— А его сын? Помнишь, он приходил к нам брать книги?
В твоей памяти возникает его грубоватое толстогубое лицо с густыми бровями; он сидит, облокотясь на стол, в твоей мансарде на улице Вьей-дю-Тампль и, уставившись на носки башмаков, пересказывает историю своего отца.
— Разве я тебе не говорил?
Долорес смотрит на тебя вопросительно; пряди красивых волос, упавшие на лоб, подчеркивают выразительность ее взгляда.
— Нет.
— Он вернулся в Испанию и почти сразу попался.
И снова встает перед тобой его лицо, спокойное, серьезное. Когда он пришел прощаться и ты в последний раз пожал ему руку, тоже были сумерки, такой же, как сейчас, белесый, неверный свет.
— Попался?
— Его задержали с литературой.
На крышу у самого края уселся дрозд.
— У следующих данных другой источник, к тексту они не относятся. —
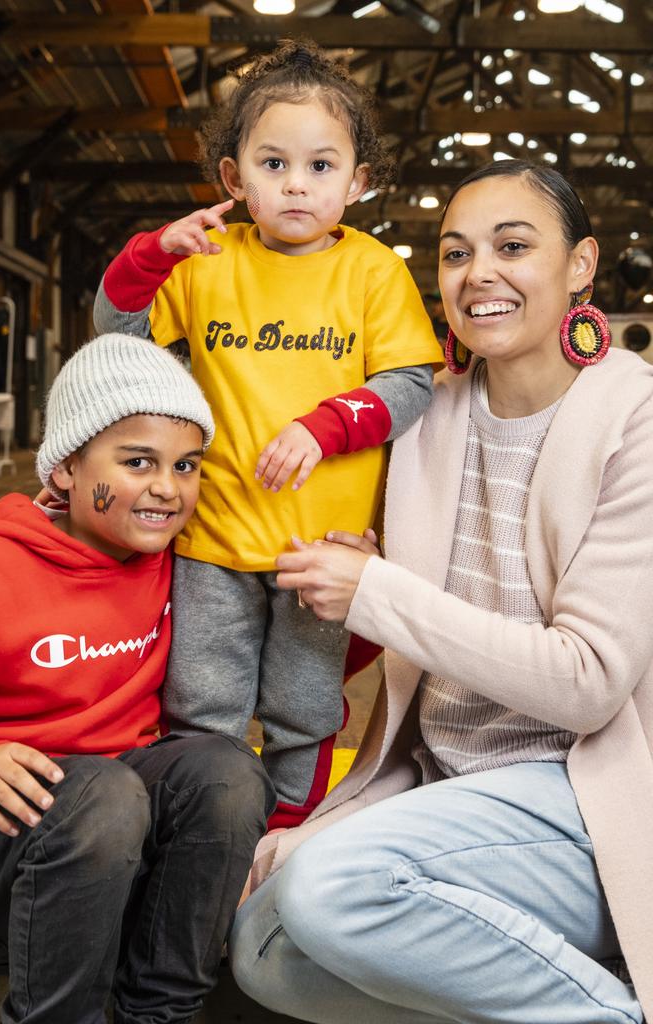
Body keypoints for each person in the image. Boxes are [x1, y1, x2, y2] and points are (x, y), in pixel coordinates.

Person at [228, 159, 653, 1024]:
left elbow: (589, 681)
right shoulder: (430, 417)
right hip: (444, 792)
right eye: (456, 253)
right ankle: (524, 979)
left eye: (513, 246)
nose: (478, 274)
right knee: (262, 951)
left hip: (584, 800)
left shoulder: (633, 417)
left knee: (330, 890)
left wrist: (376, 590)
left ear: (581, 265)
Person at [93, 40, 443, 827]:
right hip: (212, 536)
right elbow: (118, 329)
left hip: (322, 552)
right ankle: (199, 836)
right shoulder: (205, 260)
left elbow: (411, 384)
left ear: (358, 182)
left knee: (305, 705)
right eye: (273, 163)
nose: (296, 183)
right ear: (234, 178)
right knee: (202, 702)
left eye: (322, 167)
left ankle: (285, 839)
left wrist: (326, 427)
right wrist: (150, 256)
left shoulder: (374, 272)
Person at [0, 333, 275, 1024]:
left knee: (226, 771)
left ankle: (160, 1010)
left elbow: (278, 658)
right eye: (137, 462)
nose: (167, 487)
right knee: (102, 793)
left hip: (105, 848)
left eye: (186, 465)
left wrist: (336, 605)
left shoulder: (172, 560)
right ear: (65, 467)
В ту же минуту на террасу вышла со стаканом воды и каплями дочка арендаторов.
— А где он теперь?
— В тюрьме.
У тебя вдруг застучало в висках, а слева в груди, где-то в самой глубине, запульсировала ноющая, тупая боль.
— Сколько ему дали?
— Не знаю.
Лениво падали капли в стакан с водой, а лицо мальчика, вопреки твоим стараниям, не выходило у тебя из памяти — оно стояло перед тобой упорно, неотступно, как немой укор.
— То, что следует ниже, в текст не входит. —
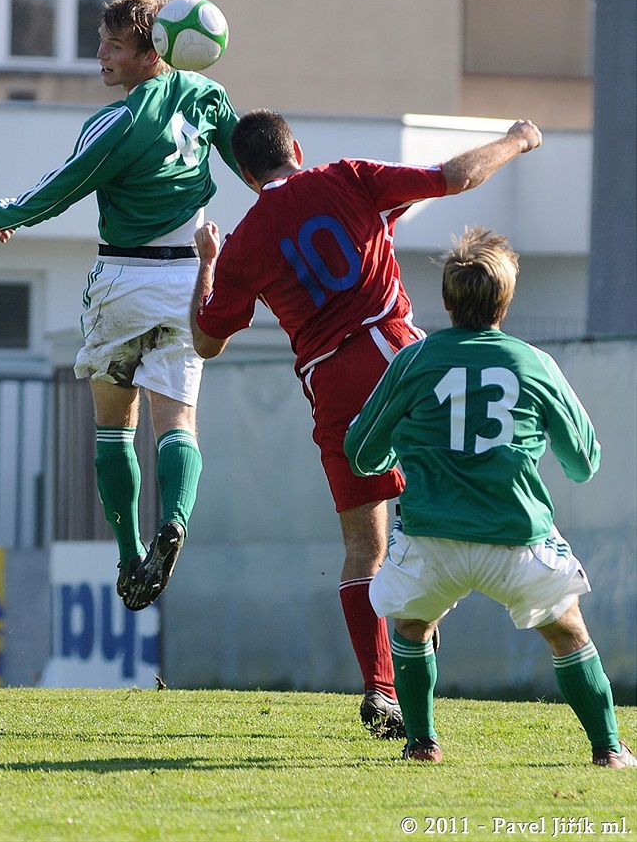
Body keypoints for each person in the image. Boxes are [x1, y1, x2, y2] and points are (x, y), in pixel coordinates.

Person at [189, 109, 542, 736]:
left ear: (245, 174)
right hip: (400, 360)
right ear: (296, 147)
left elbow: (207, 340)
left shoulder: (244, 241)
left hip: (332, 382)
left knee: (363, 548)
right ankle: (436, 646)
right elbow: (453, 177)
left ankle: (383, 688)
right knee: (443, 517)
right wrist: (517, 140)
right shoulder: (347, 177)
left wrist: (208, 262)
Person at [0, 0, 244, 612]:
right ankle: (175, 521)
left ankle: (129, 555)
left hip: (123, 282)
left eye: (113, 46)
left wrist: (9, 213)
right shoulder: (206, 97)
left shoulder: (119, 121)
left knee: (112, 424)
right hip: (188, 281)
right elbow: (249, 160)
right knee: (176, 423)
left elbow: (69, 181)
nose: (99, 55)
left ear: (152, 51)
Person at [344, 226, 636, 766]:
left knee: (410, 625)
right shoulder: (533, 362)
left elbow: (361, 452)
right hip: (516, 540)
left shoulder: (414, 360)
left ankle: (422, 744)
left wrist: (399, 456)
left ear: (447, 300)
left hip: (434, 540)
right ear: (506, 299)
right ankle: (609, 750)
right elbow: (584, 460)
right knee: (568, 630)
— Кто тебе это рассказал? — Долорес поднялась с качалки и изящным движением руки протянула тебе стакан.
— Антонио.
Вечер медленно погружался во тьму. И ты докончил:
— Его выбрали профсоюзным связным, и при первой же облаве он был арестован.
ГЛАВА VIII
Куба понятие отложившееся в твоей памяти напластованиями разных эпох оно уходит корнями куда-то вглубь чуть ли не в историю твоего внутриутробного развития а верхний слой его события сегодняшнего дня включает твой собственный живой опыт но также и предания слышанные когда-то в детстве и ты оперируя скудными запасами фактов и материалов имеющихся у тебя в распоряжении пытаешься провести черту между семейными мифами твоих детских лет и бурной революционной действительностью нынешней Кубы молодой страны гордо распрямившей спину чтобы на глазах у всего мира бросить дерзкий вызов самой жестокой и могущественной из великих держав
пробиться к свету сквозь темные туннели своего внутреннего мира дело не легкое и ты продвигаешься вперед на ощупь восхищенно вслушиваясь в первые аккорды «Реквиема» ты направляешься в кабинет берешь наугад пачку писем адресованных твоему прадеду и переплетенный номер давным-давно закрывшейся «Испано-американской иллюстрации»
Долорес спит утомленная треволнениями дня
зная что ни ты ей ни она тебе уже ничего больше не можете дать и ничем не в силах помочь
что вера в крепость духовных уз была всего лишь самообманом и что смерти нет дела до вашей любви
смерть отнимет у вас все
у нее и у тебя
непоправимо одинокий ты откупориваешь бутылку кларета выпиваешь рюмку потом другую
выходишь в сад весь белый от лунного света и тихо идешь к беседке
единственное живое существо в этом сонном уголке испанской сонной земли
ничто больше не связывает тебя с сообществом твоих близких ты наконец свободен от тяготившего тебя всю жизнь бремени
тебе тридцать два года и ты только сейчас родился ты восстал из мертвых как Лазарь
корневая связь перерублена пуповина отрезана
мореплаватель без компаса и путеводной звезды
засмоленная бутылка брошенная в море на волю волн она уплыла от родного берега
но у нее нет адресата
в нее не вложено никакого известия
ночь и Моцарт
Ты возвращаешься на галерею выпиваешь еще рюмку вина и ложишься на диван
Куба осаждает твою память и ты не в силах отогнать неотступное
теперь можно было бы покончить со всем и ты навсегда избавился бы от своего прошлого
но что-то цепкое неодолимое гнездящееся в тебе самом удерживает тебя
гонит прочь мысль о самоуничтожении придает тебе новые силы ободряет подстегивает
воскрешает угаснувшую волю к жизни
ты должен стать памятью того что было
властная
непререкаемая
почти исступленная
разгорается в тебе
жажда свидетельствовать
Однажды в Париже, беседуя с друзьями Альваро, Долорес сказала: города он оценивает в зависимости от наличия в них баров и злачных мест.
— Любопытная разновидность революционера, — смеялась Долорес. — В его представлении социальный прогресс и ночная жизнь связаны так тесно, что он их отождествляет. По его понятиям, Париж, Амстердам, Гамбург — города замечательные, передовые. А Женева, Милан и Франкфурт — мрачные, реакционные.